• [WORK TO COMPLETE]: Which lines in the material below contain the word "series"? Copy each of those lines in full.

• [RECORD SET]:

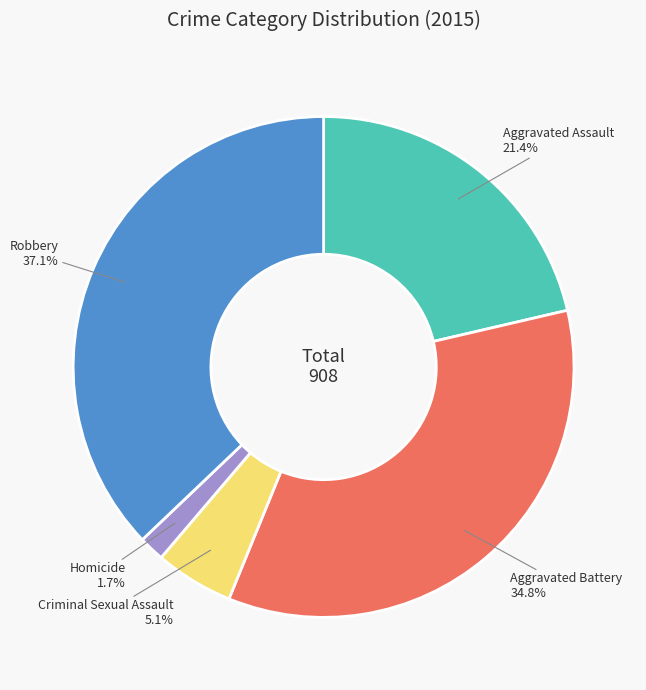

What percentage do Robbery and Homicide together represent?

38.8%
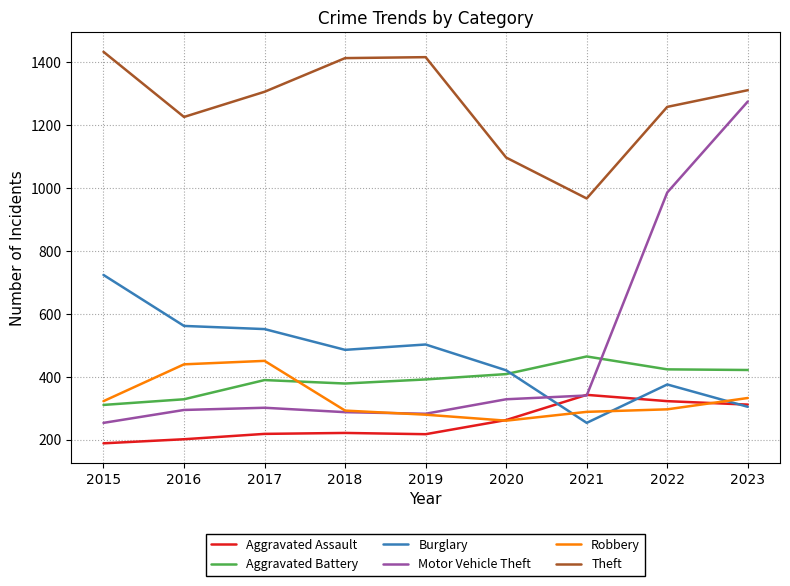

The Aggravated Battery series shows 144 at 2023. True or false?

False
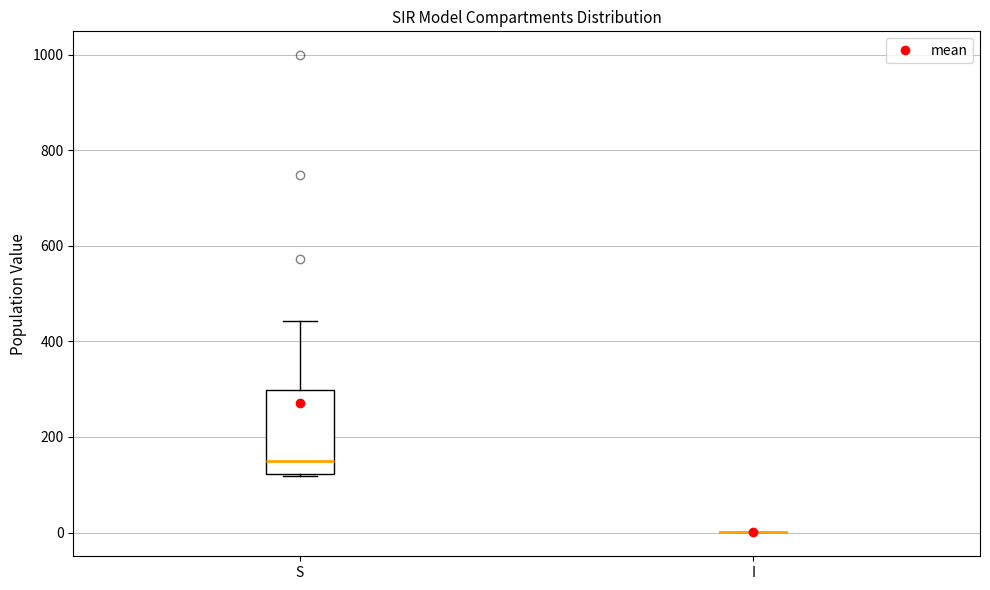

Reading left to right, read every box against the y-axis: the position of its median line, the range the box covers, and the ends of its whiskers. The values are not printed on the chart, so give them approximately, as read against the axis.

S: median 140, box 120 to 300, whiskers 120 to 440
I: box collapsed to a line at 0, whiskers 0 to 0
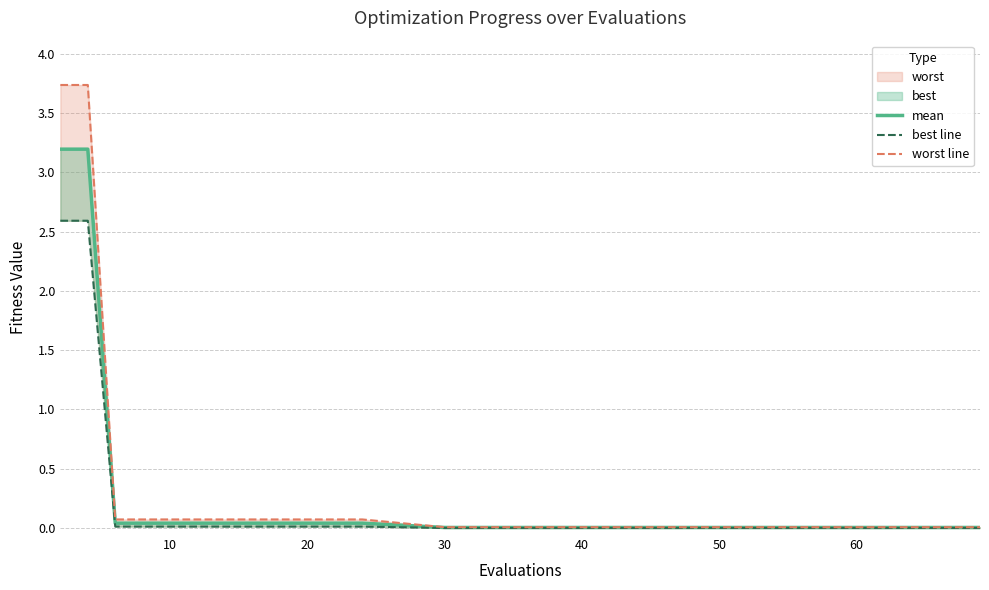

True or false: mean and worst line cross at least once.

False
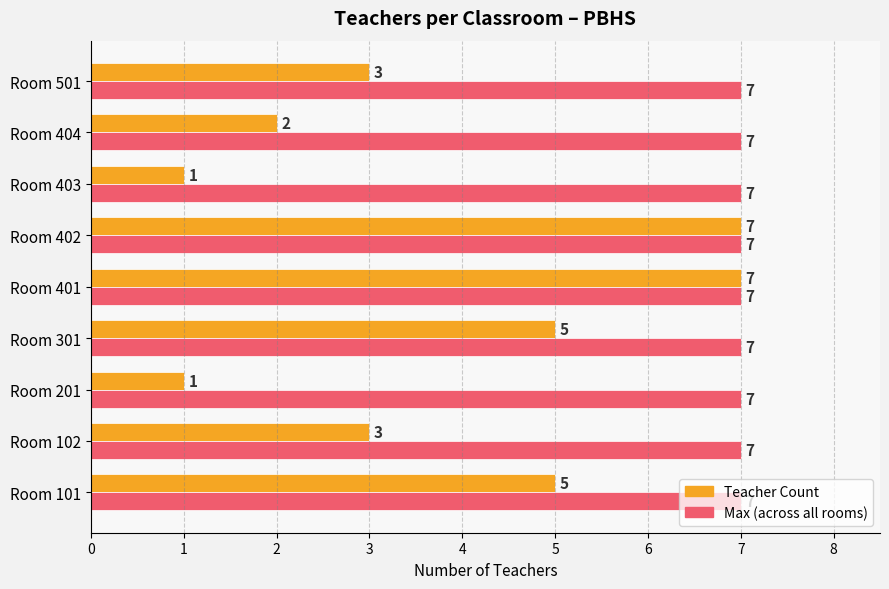

What is the maximum value shown in the chart?

7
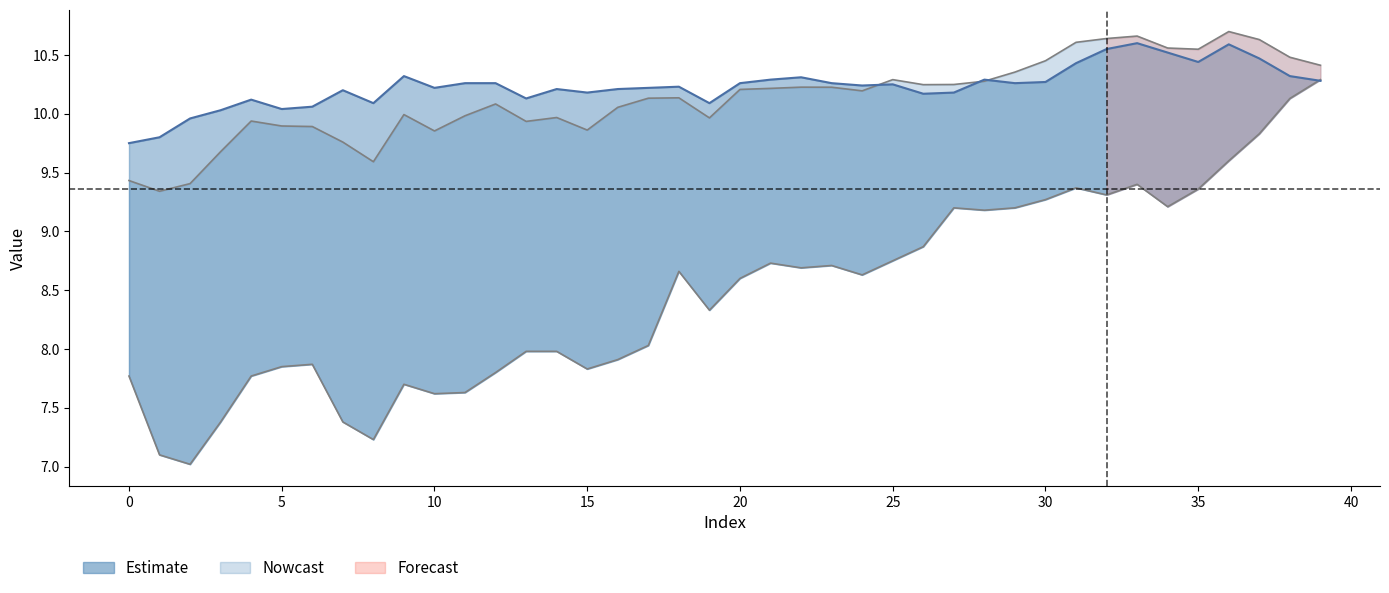

What is the value of the Y point at the 4th from the left?

10.0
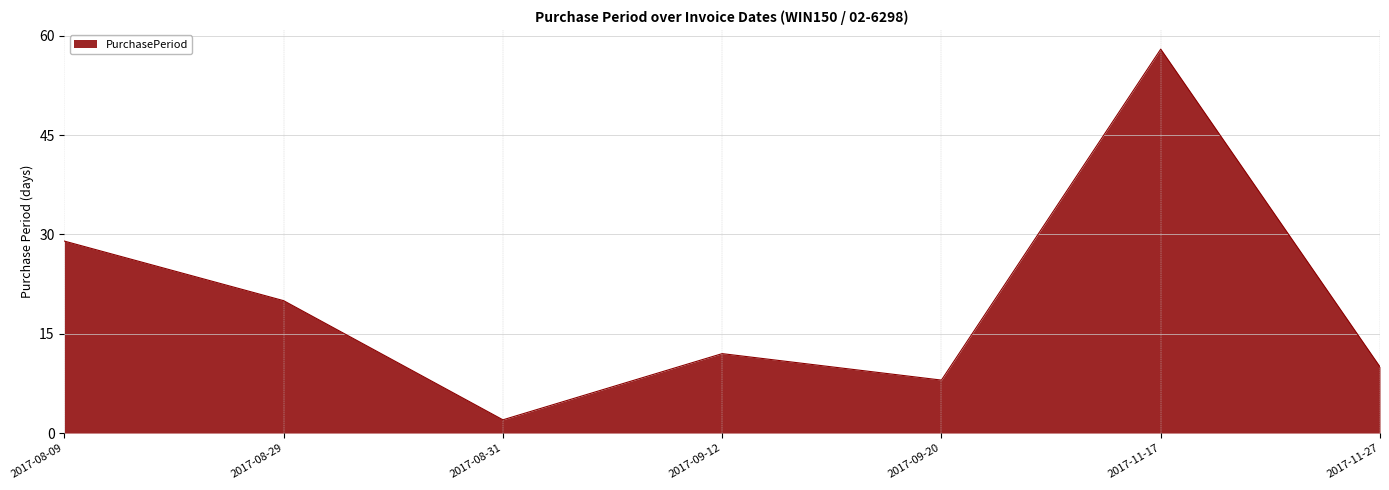

At which category does the chart reach its peak across all series?

2017-11-17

• [WRITTEN RESPONSE]:
The Aggravated Battery series shows 144 at 2023. True or false?
At which category does the chart reach its peak across all series?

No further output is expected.